É esse o tema por trás da chocante história de Agnus Dei (Les Innocentes, 2016), filme que integra a seleção do Festival Varilux de Cinema Francês 2016.
Baseado em fatos que aconteceram na Polônia em 1945, a trama acompanha a história de Mathilde (Lou de Laâge), uma enfermeira da Cruz Vermelha francesa que descobre um convento no qual freiras foram estupradas por soldados invasores, carregando agora, em seus ventres, o resultado do crime e – para elas – de seu pecado.
Em tempos de guerra, são comuns os relatos mais bestiais de atrocidades e desrespeito à dignidade humana. Desde os primórdios em que os homens guerreavam com espadas à modernidade em que se exterminam com rajadas de metralhadora, a passagem de um exército inimigo é marcada por destruições e sacrilégios. Na guerra, todos são vítimas. Mas a ideologia cristã, a mesma pela qual as mulheres daquele convento entregaram suas vidas, fez arder, muito mais, a ferida da tormenta pela qual passaram. A fé, as fazia temer o inferno antes de temerem pela própria vida e pela própria saúde. O que Mathilde vê ao ser chamada às pressas para o convento por uma outra, e desesperada, freira, são mulheres em um estado de gravidez avançada que necessitavam de todos os cuidados que a medicina poderia oferecer, mas não aceitavam. Seus corpos não podiam serem tocados nem pelas mãos de uma outra mulher. Preferiam entregar à Providência Divina o que uma simples dose de penicilina poderia resolver.
Em um primeiro momento, Mathilde parece ser o total oposto das mulheres daquele convento.

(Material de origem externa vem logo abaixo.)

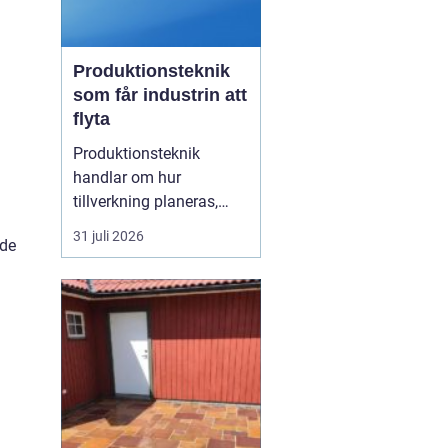
Produktionsteknik
som får industrin att
flyta
Produktionsteknik
handlar om hur
tillverkning planeras,
organiseras och
31 juli 2026
 de
genomförs i praktiken.
Fokus ligger på
samspelet mellan
maskiner, människor,
material och styrsystem.
När dessa delar fungerar
tillsammans minskar
spill, driftstopp och
kostnader...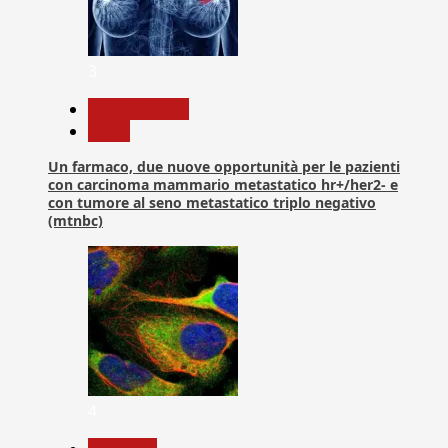
3
Com. Stampa
News
Un farmaco, due nuove opportunità per le pazienti
con carcinoma mammario metastatico hr+/her2- e
con tumore al seno metastatico triplo negativo
(mtnbc)
4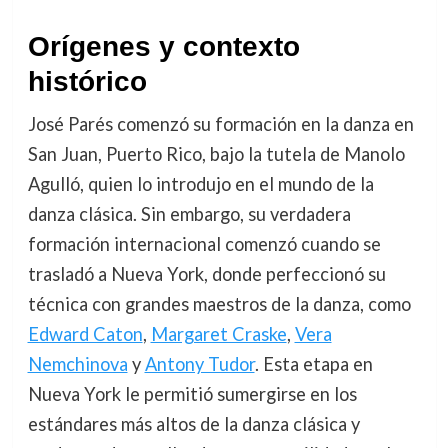
Orígenes y contexto
histórico
José Parés comenzó su formación en la danza en
San Juan, Puerto Rico, bajo la tutela de Manolo
Agulló, quien lo introdujo en el mundo de la
danza clásica. Sin embargo, su verdadera
formación internacional comenzó cuando se
trasladó a Nueva York, donde perfeccionó su
técnica con grandes maestros de la danza, como
Edward Caton
,
Margaret Craske
,
Vera
Nemchinova
y
Antony Tudor
. Esta etapa en
Nueva York le permitió sumergirse en los
estándares más altos de la danza clásica y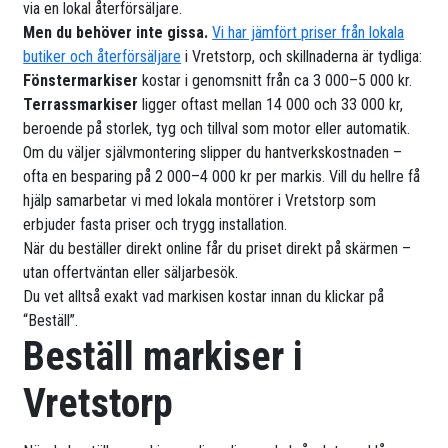
via en lokal återförsäljare.
Men du behöver inte gissa.
Vi har jämfört priser från lokala
butiker och återförsäljare
i Vretstorp, och skillnaderna är tydliga:
Fönstermarkiser
kostar i genomsnitt från ca 3 000–5 000 kr.
Terrassmarkiser
ligger oftast mellan 14 000 och 33 000 kr,
beroende på storlek, tyg och tillval som motor eller automatik.
Om du väljer självmontering slipper du hantverkskostnaden –
ofta en besparing på 2 000–4 000 kr per markis. Vill du hellre få
hjälp samarbetar vi med lokala montörer i Vretstorp som
erbjuder fasta priser och trygg installation.
När du beställer direkt online får du priset direkt på skärmen –
utan offertväntan eller säljarbesök.
Du vet alltså exakt vad markisen kostar innan du klickar på
“Beställ”.
Beställ markiser i
Vretstorp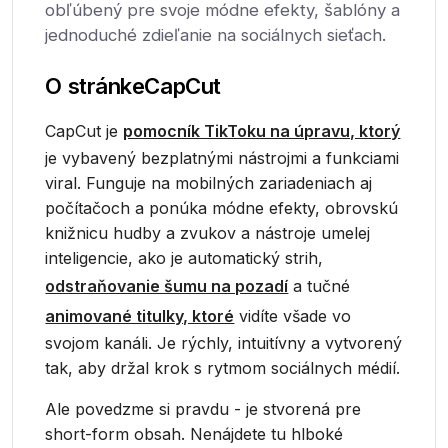
obľúbený pre svoje módne efekty, šablóny a
jednoduché zdieľanie na sociálnych sieťach.
O stránke
CapCut
CapCut je
pomocník TikToku na úpravu, ktorý
je vybavený bezplatnými nástrojmi a funkciami
viral. Funguje na mobilných zariadeniach aj
počítačoch a ponúka módne efekty, obrovskú
knižnicu hudby a zvukov a nástroje umelej
inteligencie, ako je automatický strih,
odstraňovanie šumu na pozadí
a tučné
animované titulky, ktoré
vidíte všade vo
svojom kanáli. Je rýchly, intuitívny a vytvorený
tak, aby držal krok s rytmom sociálnych médií.
Ale povedzme si pravdu - je stvorená pre
short-form obsah. Nenájdete tu hlboké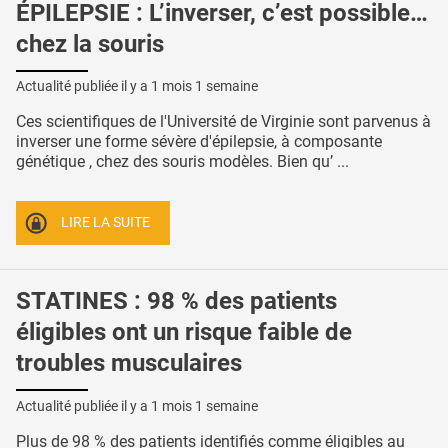
ÉPILEPSIE : L’inverser, c’est possible…
chez la souris
Actualité publiée il y a
1 mois 1 semaine
Ces scientifiques de l'Université de Virginie sont parvenus à
inverser une forme sévère d'épilepsie, à composante
génétique , chez des souris modèles. Bien qu’ ...
LIRE LA SUITE
STATINES : 98 % des patients
éligibles ont un risque faible de
troubles musculaires
Actualité publiée il y a
1 mois 1 semaine
Plus de 98 % des patients identifiés comme éligibles au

Enquanto elas acreditam no paraíso extraterreno, Mathilde, comunista e atéia, acredita no paraíso alcançado na própria terra, através da luta política.
E enquanto elas acreditam no poder remediador da reza, ela acredita no poder de cura da medicina. Porém, independentemente do que, todas acreditam em alguma coisa. E todas são mulheres, e precisam se unir contra uma sociedade extremamente machista que pode lhes causar mal a qualquer momento.
E é esse o grande trunfo do filme. É uma história sobre mulheres, deixando de lado suas divergências ideológicas e se ajudando, feito por mulheres. O filme é dirigido pela cineasta Anne Fontaine, a mesma diretora de Coco Antes de Chanel (Coco Avant Chanel, 2009).
No início, as freiras, ainda muito relutantes a uma ajuda vinda de fora, por temerem que sua atual situação se espalhasse gerando um grande escândalo, oferecem séria resistência à Mathilde, que questiona se, ao menos no momento em que estão sendo consultadas, as freiras não poderiam deixar Deus de lado.
Essa é uma interessante reflexão deixada pelo filme. Por vezes, a moral religiosa pode oferecer danos em vez de ajuda, quando aceita cegamente. E não é em todas as situações que o pensamento religioso se adequa. No Brasil, atualmente, vive-se uma séria discussão sobre a legalização do aborto. Os argumentos apresentados para refutar esse processo se baseiam em preceitos retirados das sagradas escrituras. Assim, se esquece que o Estado é laico, e a saúde e integridade das mulheres, em vida, valem mais do que alguns dogmas.